# [Win. 10] Can't log into computer after Safe Mode



## orangegarbage (Nov 28, 2015)

Hello there!

I'm having some horrible difficulties with Windows 10 recently, and now I can't even use my computer because of it. I would greatly appreciate any help I can get regarding this issue!

The problem:
- I was originally trying to fix another Windows 10 issue I was having on my PC (my taskbar was frozen and I wasn't able to select anything), so I was browsing some forums for a solution. Someone online posted saying that the solution was to go into msconfig and change the Boot options to Safe Mode and then choose the "Network" option; from there you restart your computer, log in and then set it off of safe mode and reset again. When I put my computer in safe mode and then restarted my PC, I was unable to log in at all with any password what-so-ever. No passwords that I set up with my Microsoft account were working and neither were the ones that I had on my computer prior to setting a Microsoft account up. I am currently unable to use my computer in any way; I can't even troubleshoot it without using a password to my account that doesn't even work. Is there any easy fix for this?

What I've tried:
-I've tried rapidly clicking F8 during computer startup and am not getting any additional helpful results, it just skips straight to sign-in every time.
-I've tried rapidly clicking F10/F11 and that gets me to boot options and there hasn't been anything too helpful there, as far as I am aware.
-I've tried downloading a Windows 10 ISO to a flashdrive and then having it start up with the boot options and it works... to an extent. I used a program called, "rufus" that some people were recommending to put the ISO on the flashdrive, which made the Windows 10 setup appear on my computer. The only issue is, every time I try to repair or even clean install Windows 10 again, I keep getting errors that send me all the way back to the beginning of the process.
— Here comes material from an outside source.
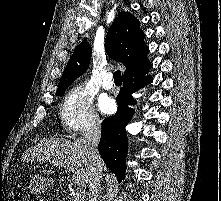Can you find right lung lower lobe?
<instances>
[{"mask_svg": "<svg viewBox=\"0 0 221 201\" xmlns=\"http://www.w3.org/2000/svg\"><path fill=\"white\" fill-rule=\"evenodd\" d=\"M151 67L152 65L149 64L144 69L123 77V87L116 99L117 113L111 118L105 119L102 124L98 151L106 166L117 175L119 182L124 179L126 170L128 139L125 126L134 114V109L129 108L128 105L136 104L131 94L152 82L150 76L145 77Z\"/></svg>", "mask_w": 221, "mask_h": 201, "instance_id": "obj_1", "label": "right lung lower lobe"}]
</instances>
At this point I'm assuming that there's something seriously wrong with my computer, even though it was working perfectly fine previously. I'm unable to connect to the internet as well (I'm even hardwired in), so even if I were to change my password, it still wouldn't update. I was thinking that I may need a different USB drive, or a different method of putting the ISO on my computer with this issue. I wanted to try using the Microsoft Media Creation Tool for Windows 10, but I'm unable to download it on my Vista PC (which is what I'm using to make this post).

If anyone has any recommendations, tips or solutions for this problem, I would greatly appreciate it! I use my computer for absolutely everything and money is kind of tight right now, so hiring someone to come out to my house is not really the best option for me. Thank you!


----------



## Noknojon (Dec 15, 2015)

Hello orangegarbage


> I was browsing some forums for a solution. Someone online posted saying that the solution was to go into msconfig and change


First : Can you leave a link to the area / forum ( or the actual post above) where this was mentioned.
Next : Can you list the original Genuine Operating System (Win 7 / 8 / 8.1 / or None installed) .?
Next : Can you list your computer Make and Model ?
Next : Can you perform any actions on the "sick" computer (even off line) ? Important .!.!.!
Next : Have you used http://appuals.com/tag/uninstall-windows-10/  either of these methods to re-install your original Operating System ?? The top one is how to downgrade to your original O/S and the other one is how to prevent Win 10 taking your system to start with.

Thanks -


----------



## orangegarbage (Nov 28, 2015)

Noknojon said:


> Hello orangegarbage
> First : Can you leave a link to the area / forum ( or the actual post above) where this was mentioned.
> Next : Can you list the original Genuine Operating System (Win 7 / 8 / 8.1 / or None installed) .?
> Next : Can you list your computer Make and Model ?
> ...


Thank you for your reply! Sorry, I guess I should have mentioned those answers in my original post.

1. I just tried searching for it, but I have been unable to find it. I can't go back through my history either because I found the page on my "sick" computer.
2. The genuine operating system is Windows 7, I got my free Windows 10 upgrade months ago and it's been pretty horrible. 
3. My computer was custom built, so I'm not exactly sure what you're looking for. Motherboard?
4. I can perform actions, but most of them don't lead me anywhere. I can hit F10/F11 while starting up my computer, and that takes me to boot options and other options. I can hit shift+restart when I get to my login screen, but all that does it takes me to troubleshooting options that all require a password that I don't have in order to use it. 
5. I just looked at the link you sent me to and those don't apply to me at all unfortunately. I can't get past my original password screen to access the desktop in the first place.

Thank you for your reply! I appreciate it!


----------



## managed (May 24, 2003)

To get back to a normal boot try method 6 here :- http://www.sevenforums.com/tutorials/69585-safe-mode.html


----------